[WORK INSTRUCTION] Look through the listing and report every line that has "tail" in it.

[SUPPLIED RECORDS]
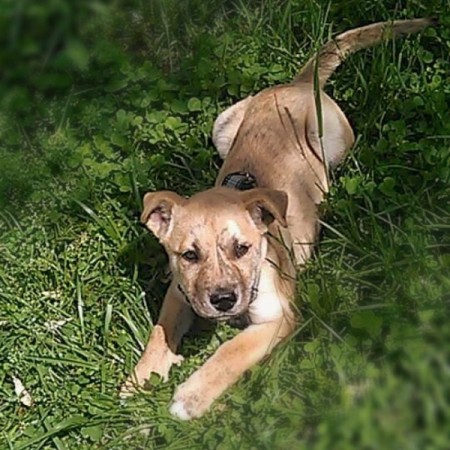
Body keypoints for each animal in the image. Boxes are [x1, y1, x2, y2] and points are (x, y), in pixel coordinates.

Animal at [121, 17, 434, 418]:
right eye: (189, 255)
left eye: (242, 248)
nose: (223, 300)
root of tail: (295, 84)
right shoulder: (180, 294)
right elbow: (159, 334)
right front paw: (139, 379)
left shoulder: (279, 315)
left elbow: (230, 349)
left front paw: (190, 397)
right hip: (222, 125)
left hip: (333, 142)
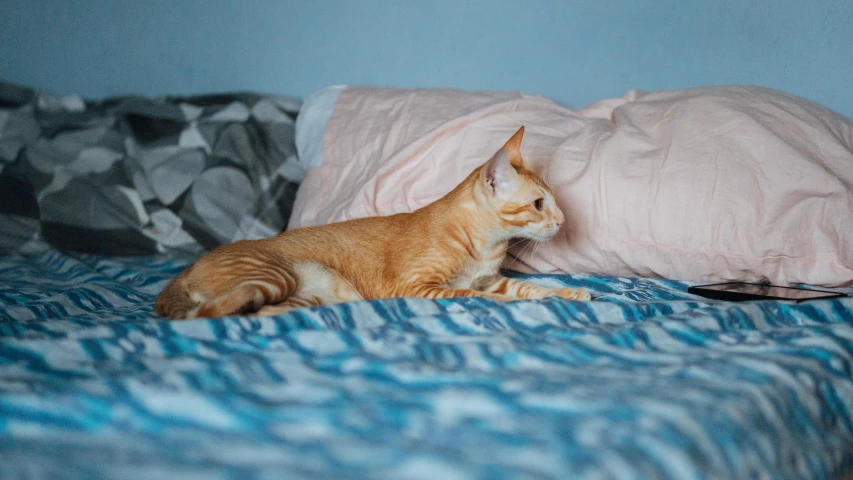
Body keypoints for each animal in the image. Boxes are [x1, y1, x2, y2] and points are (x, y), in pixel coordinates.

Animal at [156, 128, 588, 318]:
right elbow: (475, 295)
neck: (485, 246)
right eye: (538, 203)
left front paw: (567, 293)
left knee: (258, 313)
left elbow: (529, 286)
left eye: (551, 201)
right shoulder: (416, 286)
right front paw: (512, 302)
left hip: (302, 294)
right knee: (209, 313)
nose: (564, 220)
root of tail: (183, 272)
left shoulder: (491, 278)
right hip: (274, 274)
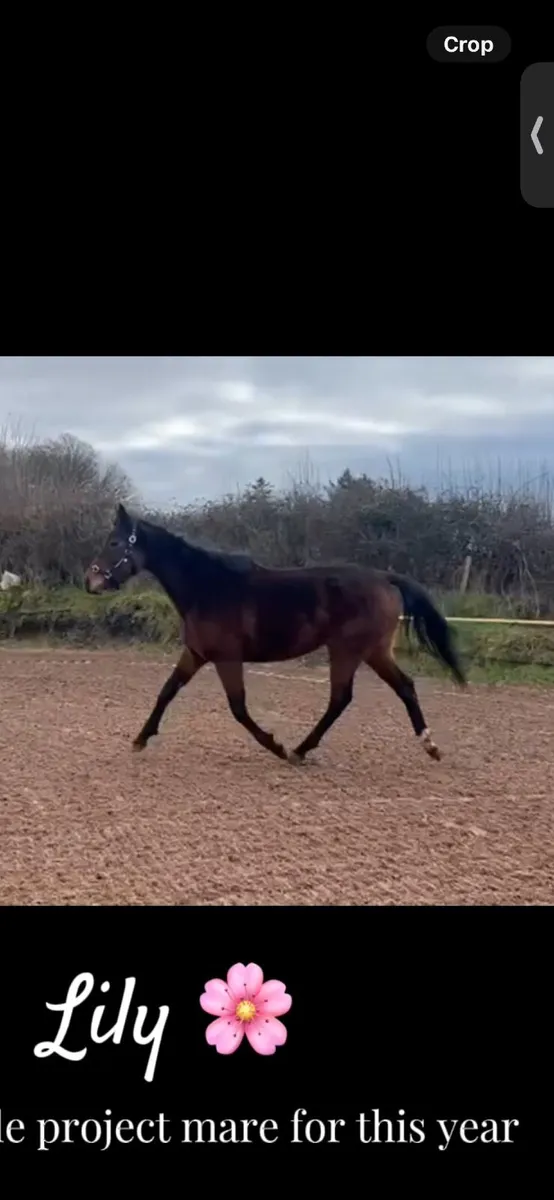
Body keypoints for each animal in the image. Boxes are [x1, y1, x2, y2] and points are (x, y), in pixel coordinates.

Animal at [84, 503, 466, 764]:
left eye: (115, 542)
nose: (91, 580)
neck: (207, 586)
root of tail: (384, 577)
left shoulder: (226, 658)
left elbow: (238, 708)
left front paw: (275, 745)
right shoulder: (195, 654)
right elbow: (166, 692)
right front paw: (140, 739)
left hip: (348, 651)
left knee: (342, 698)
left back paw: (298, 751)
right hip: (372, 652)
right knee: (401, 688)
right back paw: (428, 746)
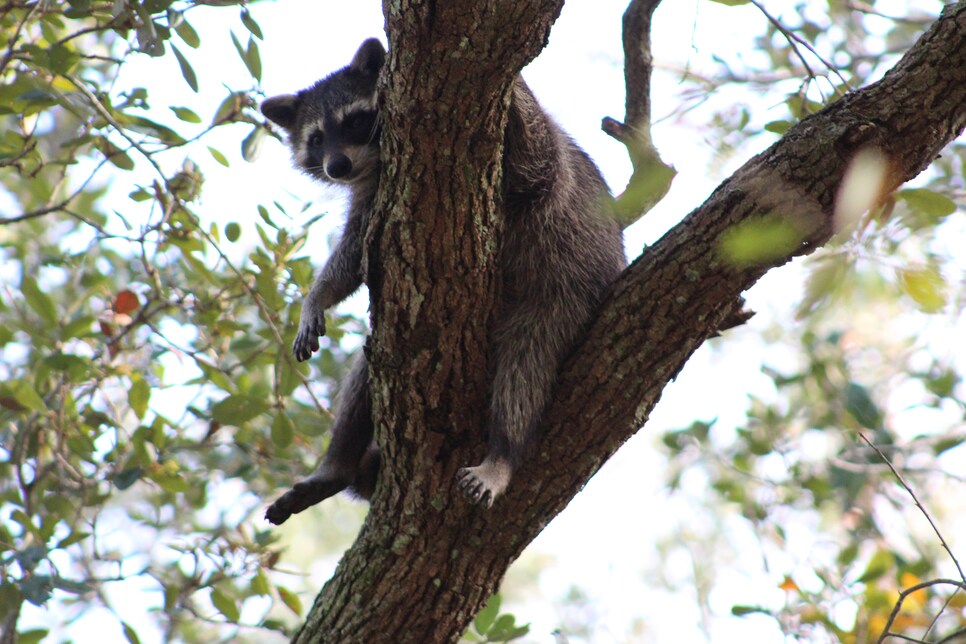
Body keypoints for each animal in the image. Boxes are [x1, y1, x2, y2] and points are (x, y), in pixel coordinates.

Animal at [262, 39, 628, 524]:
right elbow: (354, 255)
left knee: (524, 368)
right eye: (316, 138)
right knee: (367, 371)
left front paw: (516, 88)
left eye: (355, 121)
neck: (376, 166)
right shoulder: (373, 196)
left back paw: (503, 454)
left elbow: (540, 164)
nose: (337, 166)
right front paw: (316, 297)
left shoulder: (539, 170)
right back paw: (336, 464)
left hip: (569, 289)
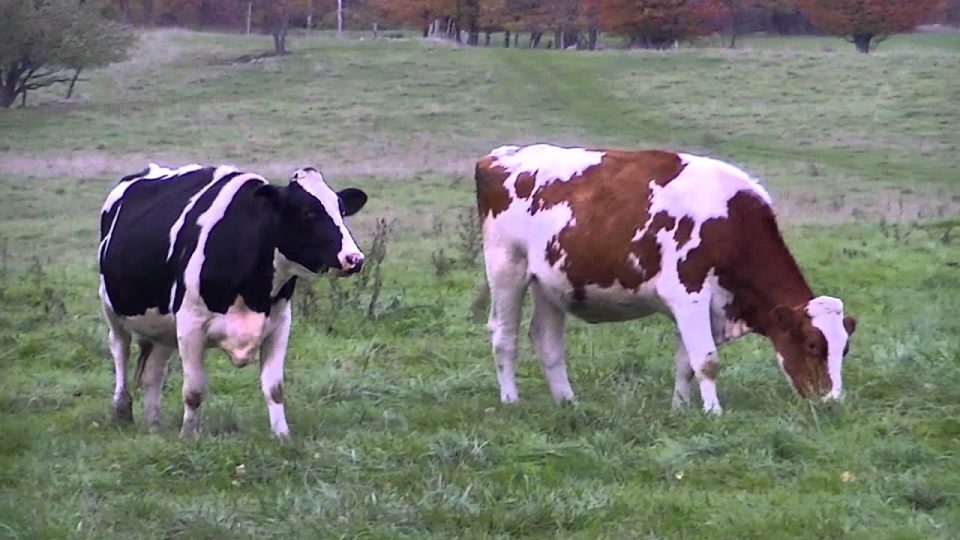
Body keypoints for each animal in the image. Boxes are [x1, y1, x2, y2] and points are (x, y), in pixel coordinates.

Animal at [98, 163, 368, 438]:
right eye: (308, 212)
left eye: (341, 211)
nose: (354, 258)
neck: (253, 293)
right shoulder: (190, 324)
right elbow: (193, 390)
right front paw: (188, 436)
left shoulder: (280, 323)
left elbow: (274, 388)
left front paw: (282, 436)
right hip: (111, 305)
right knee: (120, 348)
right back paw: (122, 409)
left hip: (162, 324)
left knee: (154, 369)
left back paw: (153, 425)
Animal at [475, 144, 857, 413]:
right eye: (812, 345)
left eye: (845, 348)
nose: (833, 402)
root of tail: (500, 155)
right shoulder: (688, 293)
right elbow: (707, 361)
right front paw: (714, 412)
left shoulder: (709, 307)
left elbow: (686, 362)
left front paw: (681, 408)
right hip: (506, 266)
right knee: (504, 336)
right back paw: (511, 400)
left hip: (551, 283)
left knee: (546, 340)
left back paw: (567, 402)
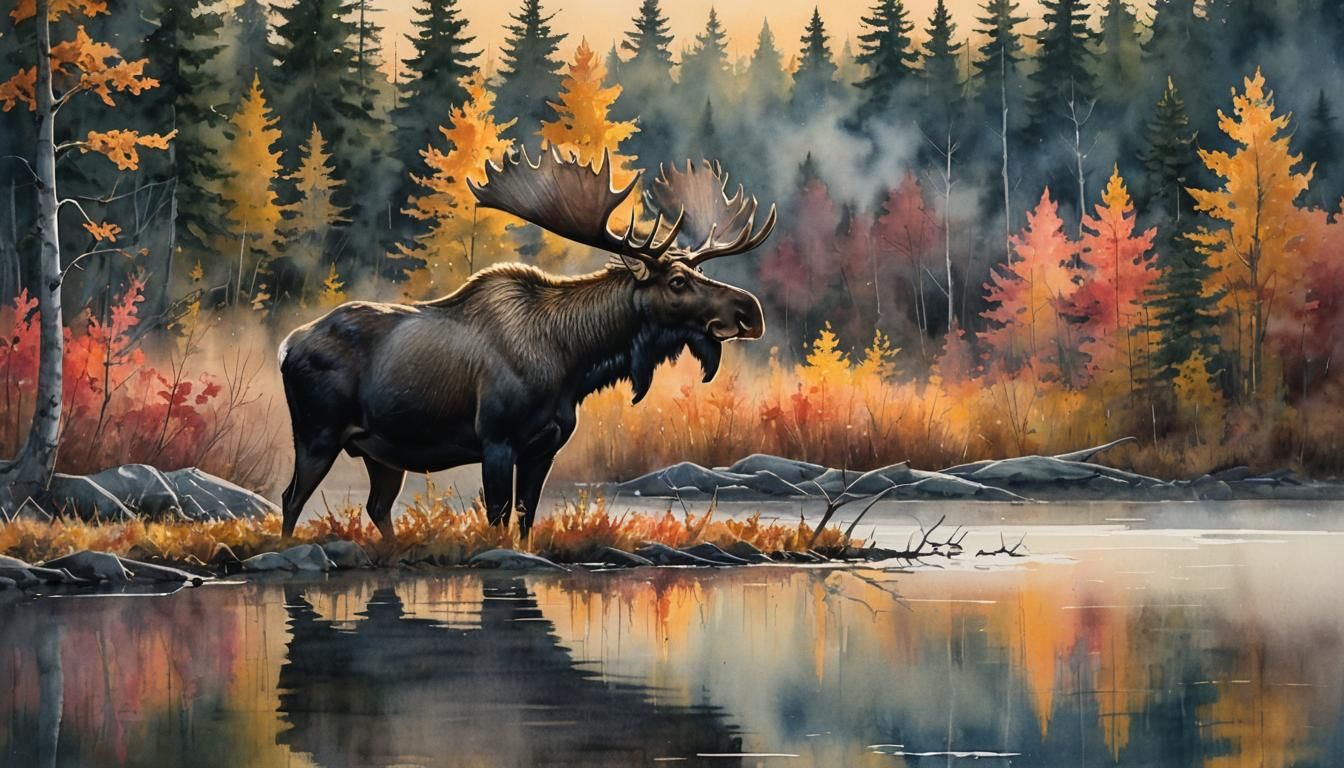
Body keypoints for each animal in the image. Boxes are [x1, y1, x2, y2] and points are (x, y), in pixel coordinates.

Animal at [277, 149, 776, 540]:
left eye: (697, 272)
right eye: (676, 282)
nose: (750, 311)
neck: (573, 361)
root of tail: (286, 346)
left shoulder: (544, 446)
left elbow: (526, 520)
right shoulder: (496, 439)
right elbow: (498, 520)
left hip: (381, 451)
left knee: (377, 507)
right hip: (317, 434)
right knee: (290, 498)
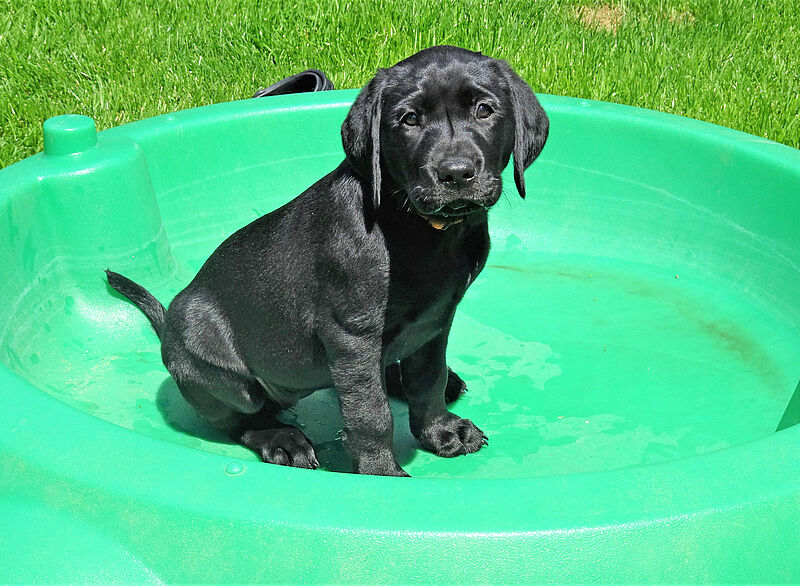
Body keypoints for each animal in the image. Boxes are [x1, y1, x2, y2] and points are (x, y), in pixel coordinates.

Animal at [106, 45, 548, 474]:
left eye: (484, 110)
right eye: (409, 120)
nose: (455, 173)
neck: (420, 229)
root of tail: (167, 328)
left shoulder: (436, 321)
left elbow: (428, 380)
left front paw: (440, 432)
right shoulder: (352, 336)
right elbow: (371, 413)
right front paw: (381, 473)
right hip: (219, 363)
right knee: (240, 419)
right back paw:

[OUTPUT OF THE TASK]
root of tail: (295, 84)
root of tail: (183, 272)
root of tail: (384, 577)
root of tail: (500, 155)
root of tail: (286, 346)
root of tail: (167, 328)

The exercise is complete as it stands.